Padre San Silvestre,
alférez mayor,
cuídame mi casa
y todo el rededor
de hombre de mala intención.
Para el lado de la cordillera
está la cruz de Salomón.
Padre San Silvestre,
alférez mayor.

 Pero ningún conjuro tiene, en la práctica de nuestro folklore, el vigor y la penetración propios del denominado genéricamente doce palabras redobladas, título con cuyo adjetivo calificativo se indica el procedimiento reiterativo empleado obligatoriamente en su aplicación, y que consiste en añadir tras el enunciado de cada palabra, todas las anteriores, en orden descendente, como lo ilustra la versión aquí consignada:

Amigo, dígame una. Una no es ninguna, la Virgen parió en Belén y siempre ha quedado pura.
Amigo, dígame dos. Las dos tablas de la ley, por donde pasó Moisés. Una no es ninguna, la Virgen parió en Belén y siempre ha quedado pura.
Amigo, dígame tres. Las tres Marías. Las dos tablas de la ley, por donde pasó Moisés. Una no es ninguna, la Virgen parió en Belén y siempre ha quedado pura.
Amigo, dígame cuatro. Los cuatro elementos…  

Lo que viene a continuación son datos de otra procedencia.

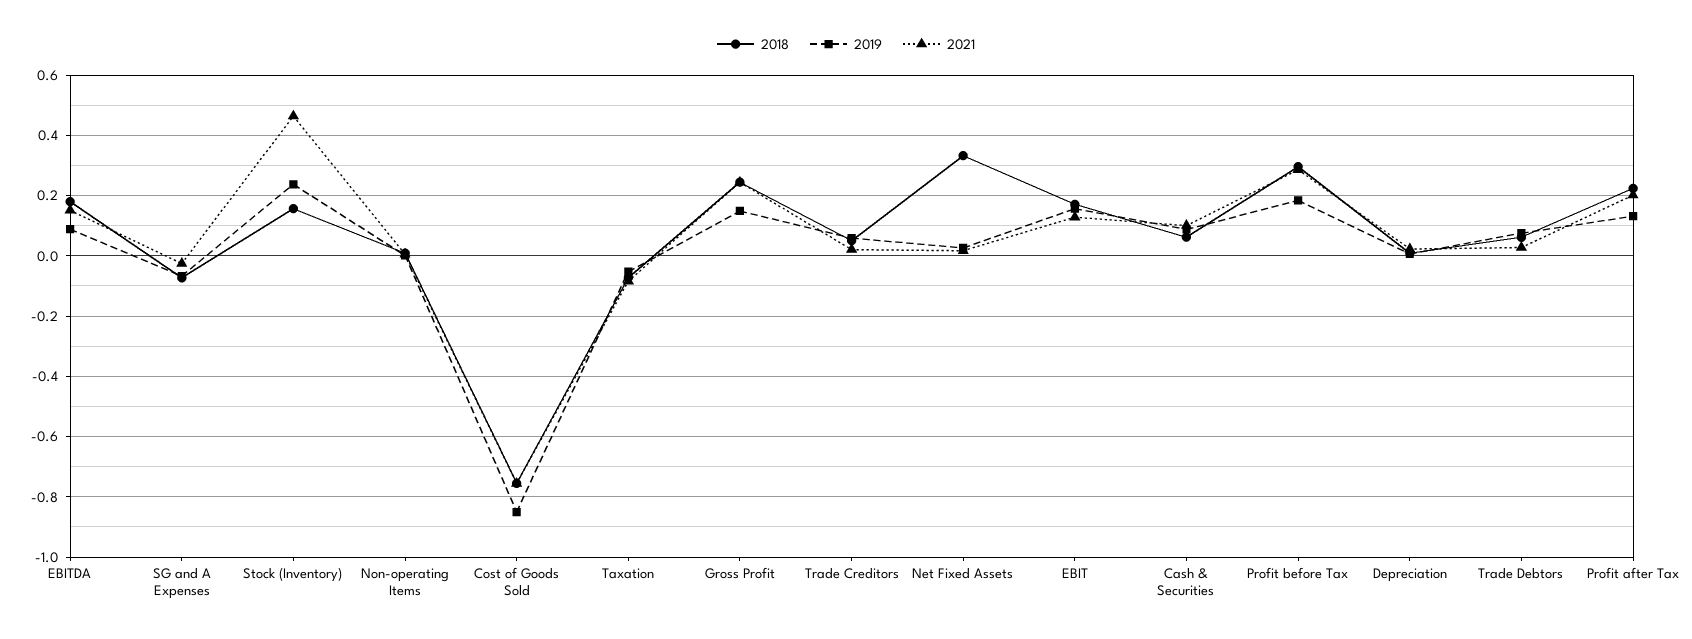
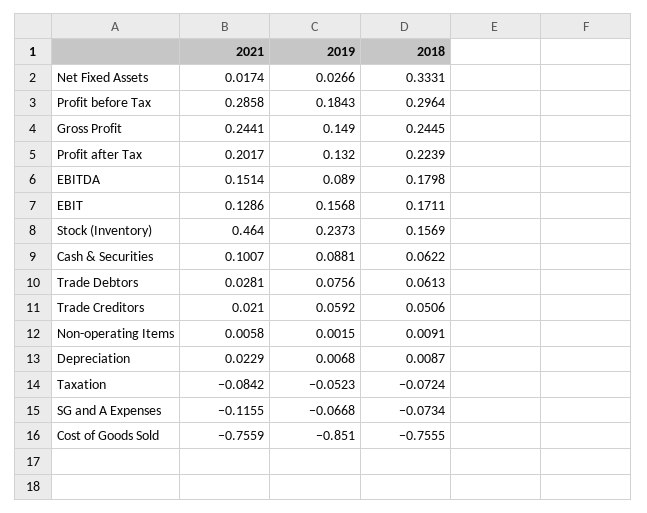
2021, SG and A Expenses: -0.02 -> -0.1155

(Sigue el mismo procedimiento hasta el final).

Amigo, dígame cinco. Las cinco llagas…
Amigo, dígame seis. Las seis candelas…
Amigo, dígame siete. Los siete sacramentos…
Amigo, dígame ocho. Los ocho coros…
Amigo, dígame nueve. Los nueve meses…
Amigo, dígame diez. Los diez mandamientos…
Amigo, dígame once. Las once mil vírgenes…
Amigo, dígame doce. Los doce apóstoles…

Y cuando se desea conferirle especial énfasis a este conjuro, se dice una decimotercera palabra, principalmente adecuada para desarmar al demonio:

Quien dijo doce que diga trece: que reviente ése.

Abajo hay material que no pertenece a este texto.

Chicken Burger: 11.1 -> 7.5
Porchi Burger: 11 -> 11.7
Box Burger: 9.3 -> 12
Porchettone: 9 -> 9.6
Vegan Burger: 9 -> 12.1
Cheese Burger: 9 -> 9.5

Este fenómeno folklórico vive en todo el centro y sur del país, encontrándosele en el norte desde la provincia de Coquimbo, y haciéndose notable su cultivo en reductos campesinos de Santiago, Colchagua, Curicó, Talca, Maule y Ñuble.

En esta fuerza de conservación, fruto tradicional de una actitud de defensa del hombre, podrían encontrarse variadas fuentes interpretativas de la psicología y de las tendencias religiosas y supersticiosas de los chilenos, además del extraordinario significado de trayectoria temporal que encierra este hecho, uno de los más fuertes y tempranamente arraigados en los primeros momentos de gestación de nuestra nacionalidad, debido a su abundante uso por parte del conquistador hispánico y a su facilidad de diseminación.

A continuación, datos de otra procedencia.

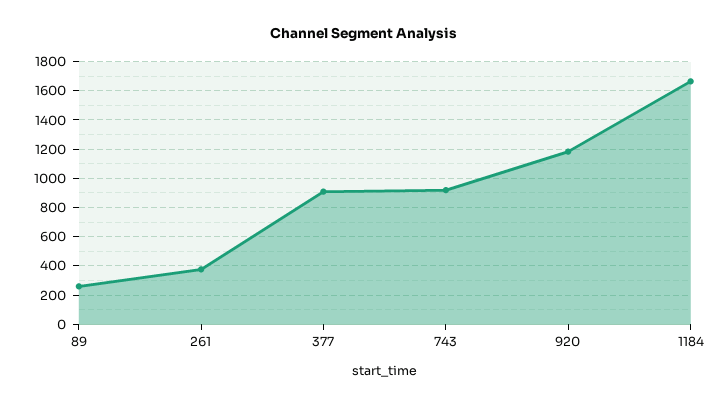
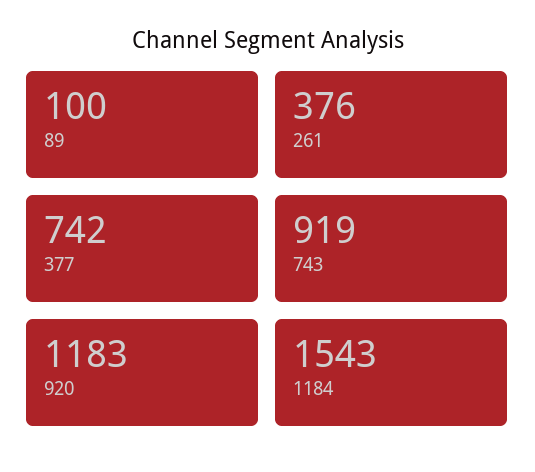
89: 250 -> 100
377: 900 -> 742
1184: 1650 -> 1543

Y aunque España sea el foco de procedencia, algunos de nuestros conjuros, como el paradigmático hispanoamericano de las doce palabras redobladas, remontan su estructura dialogada, su fórmula reiterativa, sus citas invocadoras y su probada eficacia, peninsularmente cristianizadas, a la vieja cultura persa, derramándose de ésta a las budista, musulmana y judía, hasta vaciarse en los moldes europeos.

Fuente: Artículo de la Enciclopedia Chilena.